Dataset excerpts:

Content starts

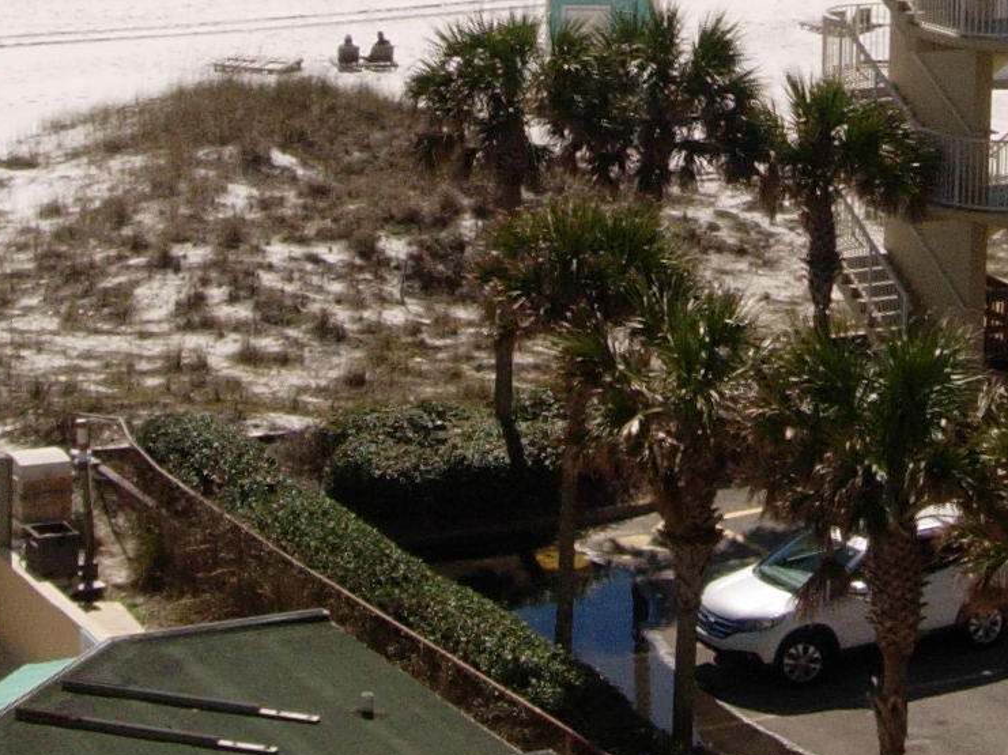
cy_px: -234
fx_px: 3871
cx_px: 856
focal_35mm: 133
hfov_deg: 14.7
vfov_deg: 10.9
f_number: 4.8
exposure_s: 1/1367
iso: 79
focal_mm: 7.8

Content ends
Content starts

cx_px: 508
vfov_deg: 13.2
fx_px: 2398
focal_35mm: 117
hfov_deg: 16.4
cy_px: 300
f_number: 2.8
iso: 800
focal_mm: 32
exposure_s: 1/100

Content ends
Content starts

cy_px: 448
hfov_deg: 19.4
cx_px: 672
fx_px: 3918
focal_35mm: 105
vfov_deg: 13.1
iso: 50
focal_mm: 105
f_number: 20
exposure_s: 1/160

Content ends

- **Instructions for the task**
Only the lines above from the line with "cy_px: -234" to the line with "focal_mm: 7.8", those two lines included, should be reproduced exactly.

- **Solution for this task**
cy_px: -234
fx_px: 3871
cx_px: 856
focal_35mm: 133
hfov_deg: 14.7
vfov_deg: 10.9
f_number: 4.8
exposure_s: 1/1367
iso: 79
focal_mm: 7.8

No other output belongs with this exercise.